### SOURCE EXTRACT
══════════════════════════════

China Quant Fund Donates $53 Million as Xi Stresses Philanthropy

A Chinese quantitative hedge fund and an unidentified employee donated 359 million yuan ($53 million) to charity last year, upping its philanthropic efforts as Beijing pushes firms to do more in the name of “common prosperity.”

(Bloomberg) — A Chinese quantitative hedge fund and an unidentified employee donated 359 million yuan ($53 million) to charity last year, upping its philanthropic efforts as Beijing pushes firms to do more in the name of “common prosperity.”

Zhejiang High-Flyer Asset Management gave 221 million yuan to charitable organizations, while one of its employees nicknamed “an ordinary piggy” donated 138 million yuan, the company said on its Wechat account late Monday. That brought total donations since 2020 to 580 million yuan, according to the company.

══════════════════════════════

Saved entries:
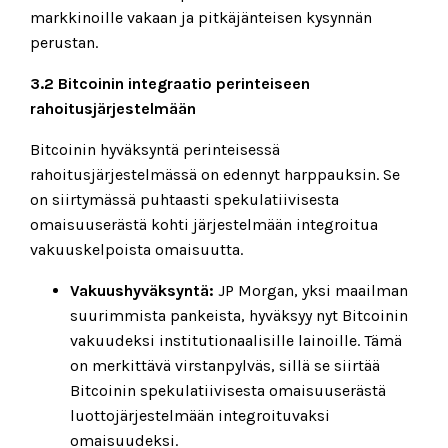
markkinoille vakaan ja pitkäjänteisen kysynnän
perustan.
3.2 Bitcoinin integraatio perinteiseen
rahoitusjärjestelmään
Bitcoinin hyväksyntä perinteisessä
rahoitusjärjestelmässä on edennyt harppauksin. Se
on siirtymässä puhtaasti spekulatiivisesta
omaisuuserästä kohti järjestelmään integroitua
vakuuskelpoista omaisuutta.
Vakuushyväksyntä:
JP Morgan, yksi maailman
suurimmista pankeista, hyväksyy nyt Bitcoinin
vakuudeksi institutionaalisille lainoille. Tämä
on merkittävä virstanpylväs, sillä se siirtää
Bitcoinin spekulatiivisesta omaisuuserästä
luottojärjestelmään integroituvaksi
omaisuudeksi.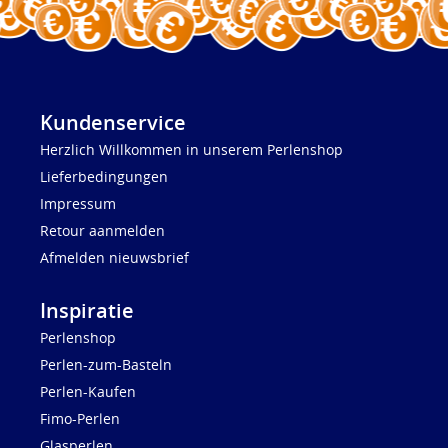
Kundenservice
Herzlich Willkommen in unserem Perlenshop
Lieferbedingungen
Impressum
Retour aanmelden
Afmelden nieuwsbrief
Inspiratie
Perlenshop
Perlen-zum-Basteln
Perlen-Kaufen
Fimo-Perlen
Glasperlen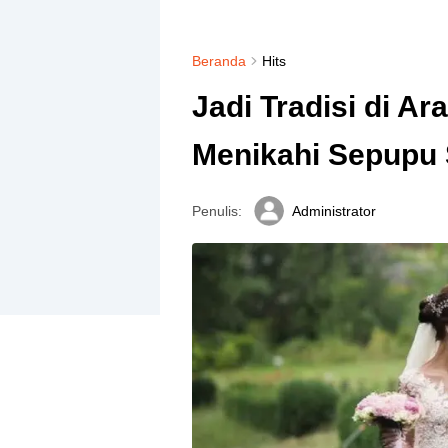
Beranda
Hits
Jadi Tradisi di A
Menikahi Sepupu 
Penulis:
Administrator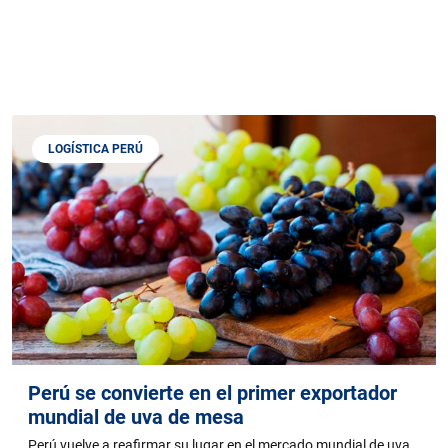
LOGÍSTICA PERÚ
Perú se convierte en el primer exportador
mundial de uva de mesa
Perú vuelve a reafirmar su lugar en el mercado mundial de uva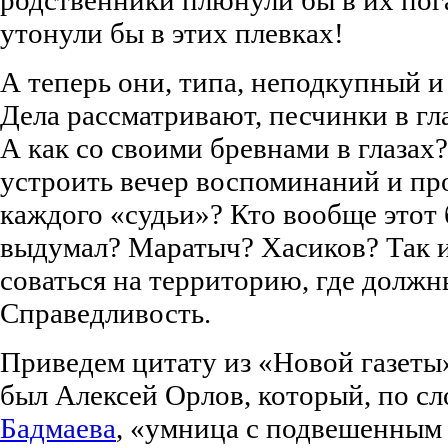
утонули бы в этих плевках!
А теперь они, типа, неподкупный и
Дела рассматривают, песчинки в гла
А как со своими бревнами в глазах
устроить вечер воспоминаний и пр
каждого «судьи»? Кто вообще этот
выдумал? Маратыч? Хасиков? Так 
соваться на территорию, где должн
Справедливость.
Приведем цитату из «Новой газеты
был Алексей Орлов, который, по с
Бадмаева
, «умница с подвешенным 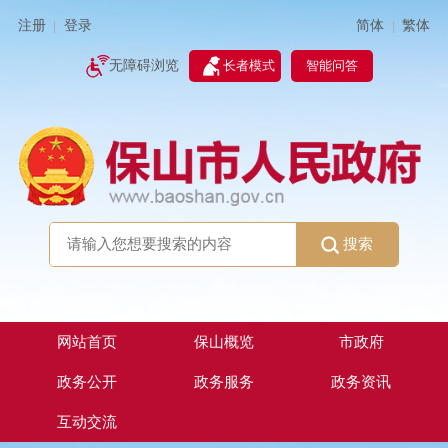
简体
繁体
注册
登录
|
|
无障碍浏览
长者模式
智能问答
搜索
网站首页
保山概览
市政府
政务公开
政务服务
政务资讯
互动交流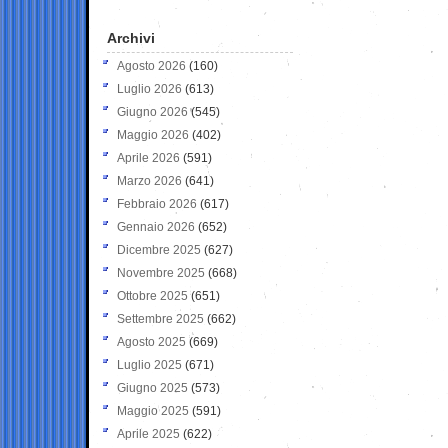
Archivi
Agosto 2026
(160)
Luglio 2026
(613)
Giugno 2026
(545)
Maggio 2026
(402)
Aprile 2026
(591)
Marzo 2026
(641)
Febbraio 2026
(617)
Gennaio 2026
(652)
Dicembre 2025
(627)
Novembre 2025
(668)
Ottobre 2025
(651)
Settembre 2025
(662)
Agosto 2025
(669)
Luglio 2025
(671)
Giugno 2025
(573)
Maggio 2025
(591)
Aprile 2025
(622)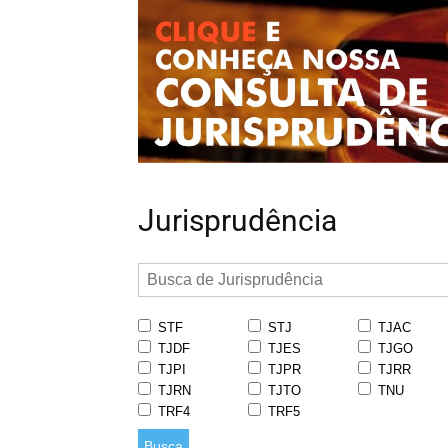
Jurisprudência
STF
STJ
TJAC
TJDF
TJES
TJGO
TJPI
TJPR
TJRR
TJRN
TJTO
TNU
TRF4
TRF5
Busca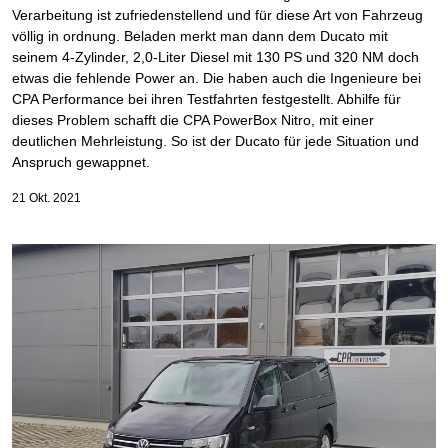
Verarbeitung ist zufriedenstellend und für diese Art von Fahrzeug
völlig in ordnung. Beladen merkt man dann dem Ducato mit
seinem 4-Zylinder, 2,0-Liter Diesel mit 130 PS und 320 NM doch
etwas die fehlende Power an. Die haben auch die Ingenieure bei
CPA Performance bei ihren Testfahrten festgestellt. Abhilfe für
dieses Problem schafft die CPA PowerBox Nitro, mit einer
deutlichen Mehrleistung. So ist der Ducato für jede Situation und
Anspruch gewappnet.
21 Okt. 2021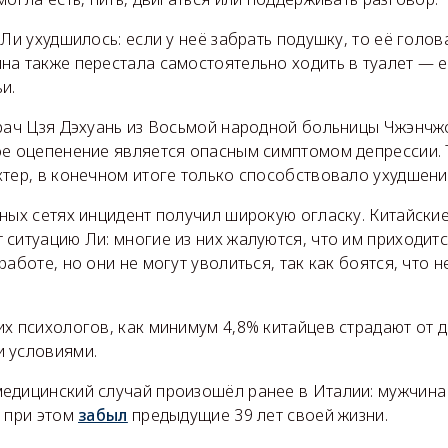
 Ли ухудшилось: если у неё забрать подушку, то её голо
на также перестала самостоятельно ходить в туалет — 
и.
врач Цзя Дэхуань из Восьмой народной больницы Чжэнчж
е оцепенение является опасным симптомом депрессии. Т
тер, в конечном итоге только способствовало ухудшени
ных сетях инцидент получил широкую огласку. Китайски
ситуацию Ли: многие из них жалуются, что им приходит
аботе, но они не могут уволиться, так как боятся, что н
х психологов, как минимум 4,8% китайцев страдают от д
 условиями.
едицинский случай произошёл ранее в Италии: мужчина
о при этом
забыл
предыдущие 39 лет своей жизни.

══════════════════════════════

### WHAT THE TASK REQUIRES
Retype the passage from the article on the quant fund's donations word for word, beginning at the words that contain "(Bloomberg) — A" and stopping after "to the company.". The data is separate material and not part of the article.

### ANSWER SECTION
(Bloomberg) — A Chinese quantitative hedge fund and an unidentified employee donated 359 million yuan ($53 million) to charity last year, upping its philanthropic efforts as Beijing pushes firms to do more in the name of “common prosperity.”

Zhejiang High-Flyer Asset Management gave 221 million yuan to charitable organizations, while one of its employees nicknamed “an ordinary piggy” donated 138 million yuan, the company said on its Wechat account late Monday. That brought total donations since 2020 to 580 million yuan, according to the company.